Then use either a location based method to change the value in austin_c on 10-4-1939 to 0.
Finally display the first 5 records in the notebook.
[44]:
df3["russian_r_cfd"] = np.log10(df3["russian_r_cfd"])
df3.loc[df3.index[3], "austin_c"] = 0
df3.head()
[44]:
site_no | russian_r | austin_c | year | russian_r_cfd | russian_r_af | austin_c_cfd | austin_c_af | day_of_year | russian_bf_af | baseflow_trend |
---|---|---|---|---|---|---|---|---|---|---|
datetime | ||||||||||
1939-10-01 00:00:00+00:00 | 226.717173 | 999.0 | 1939 | 7.203685 | 366.942991 | NaN | NaN | 274 | 366.942991 | NaN |
1939-10-02 00:00:00+00:00 | 2.267172 | NaN | 1939 | 7.203685 | 366.942991 | NaN | NaN | 275 | 366.942991 | NaN |
1939-10-03 00:00:00+00:00 | 2.267172 | NaN | 1939 | 7.203685 | 366.942991 | NaN | NaN | 276 | 366.942991 | NaN |
1939-10-04 00:00:00+00:00 | 2.267172 | 0.0 | 1939 | 7.203685 | 366.942991 | NaN | NaN | 277 | 366.942991 | NaN |
1939-10-05 00:00:00+00:00 | 2.267172 | NaN | 1939 | 7.203685 | 366.942991 | NaN | NaN | 278 | 366.942991 | NaN |
Now for some powerful analysis using fourier analysis to extract the data’s signal.¶
Some background for your evening viewing: https://youtu.be/spUNpyF58BY
We have to detrend the data for fast fourier transforms to work properly. Here’s a discussion on why:
https://groups.google.com/forum/#!topic/comp.dsp/kYDZqetr_TU
Fortunately we can easily do this in python using scipy!

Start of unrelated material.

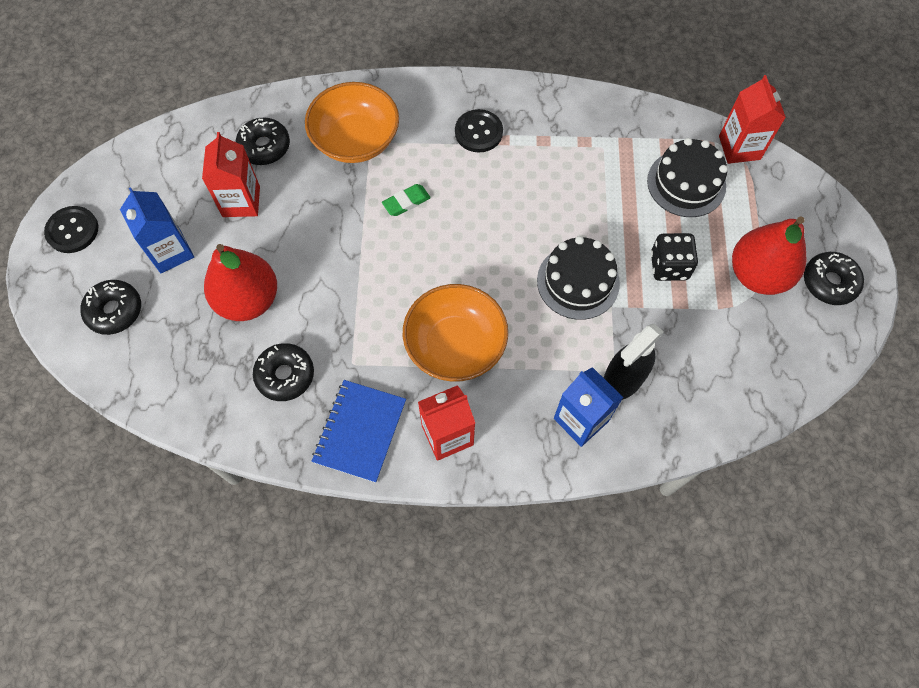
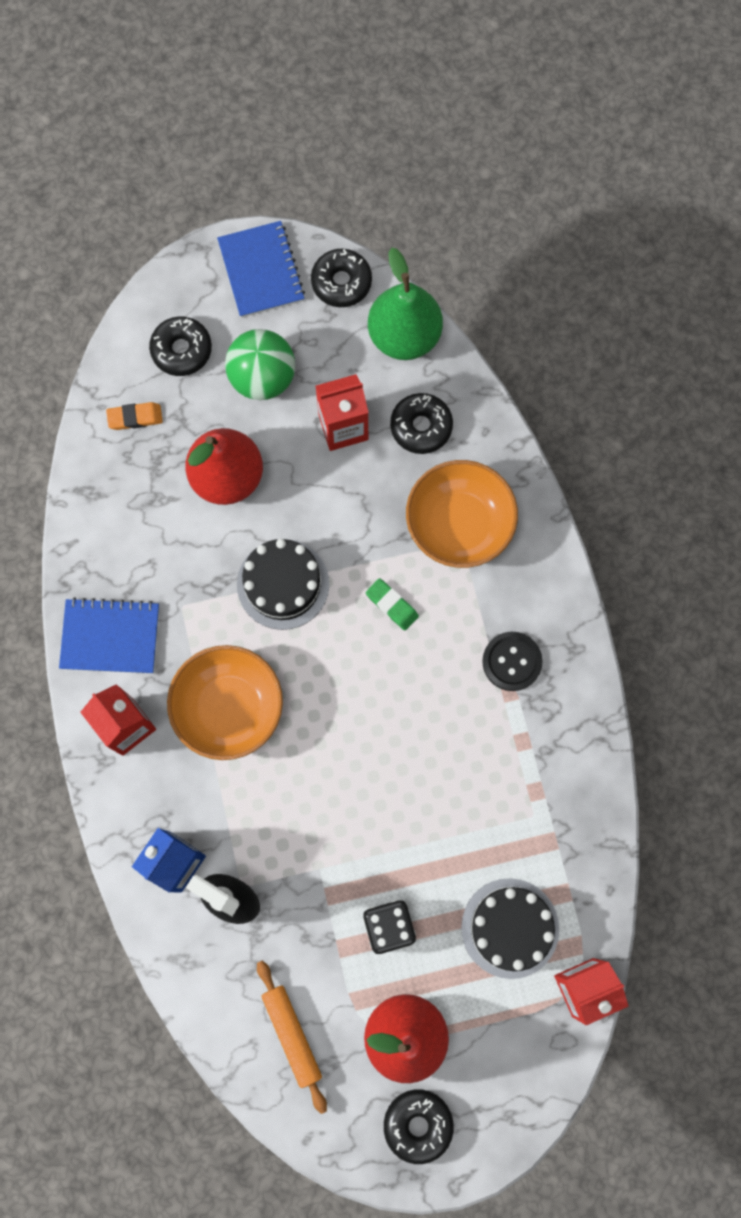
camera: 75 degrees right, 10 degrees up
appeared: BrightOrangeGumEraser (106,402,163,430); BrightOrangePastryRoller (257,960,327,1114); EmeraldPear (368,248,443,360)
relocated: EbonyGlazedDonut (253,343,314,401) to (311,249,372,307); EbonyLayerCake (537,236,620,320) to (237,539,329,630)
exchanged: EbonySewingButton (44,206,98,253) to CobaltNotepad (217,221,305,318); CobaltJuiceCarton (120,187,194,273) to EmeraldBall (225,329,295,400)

https://docs.scipy.org/doc/scipy/reference/generated/scipy.signal.detrend.html
Let’s create a new dataframe with only the data we’re interested in analysing.
[45]:
df_data = df2[["russian_r_af", "year"]]
df_data = df_data.rename(columns={"russian_r_af": "Q"})
df_data.describe()
[45]:
site_no | Q | year |
---|---|---|
count | 30773.000000 | 30773.000000 |
mean | 4255.042969 | 1980.626036 |
std | 11328.390556 | 24.322069 |
min | 1.487607 | 1939.000000 |
25% | 345.124759 | 1960.000000 |
50% | 672.398238 | 1981.000000 |
75% | 2657.857341 | 2002.000000 |
max | 193785.568837 | 2023.000000 |
But first let’s also set the water year by date on this dataframe and drop the single nan value from the dataframe
[46]:
df_data['water_year'] = df_data.index.shift(30+31+31,freq='d').year
df_data.dropna(inplace=True)
df_data["detrended"] = detrend(df_data.Q.values)
[47]:
fig = plt.figure(figsize=(12,6))
ax = plt.subplot(3,1,1)
plt.plot(df_data.detrended)
plt.title('detrended signal')
plt.subplot(3,1,2)
plt.plot(df_data.index, df_data.Q)
plt.title('Raw Signal')
plt.subplot(3,1,3)
plt.plot(df_data.index, df_data.Q - df_data.detrended)
plt.title('Difference')
plt.tight_layout()
Evaluate and plot the Period Spectrum to see timing of recurrence¶
Here we’ve created a function that performs fast fourier transforms and then plot’s the spectrum for signals of various lengths.
[48]:
def fft_and_plot(df, plot_dominant_periods=4):
N = len(df)
yf = np.fft.fft(df.detrended)
yf = np.abs(yf[:int(N / 2)])
# get the right frequency
# https://docs.scipy.org/doc/numpy/reference/generated/numpy.fft.fftfreq.html#numpy.fft.fftfreq
d = 1. # day
f = np.fft.fftfreq(N, d)[:int(N/2)]
f[0] = .00001
per = 1./f # days
fig = plt.figure(figsize=(12,6))
ax = plt.subplot(2,1,1)
plt.plot(per, yf)
plt.xscale('log')
top=np.argsort(yf)[-plot_dominant_periods:]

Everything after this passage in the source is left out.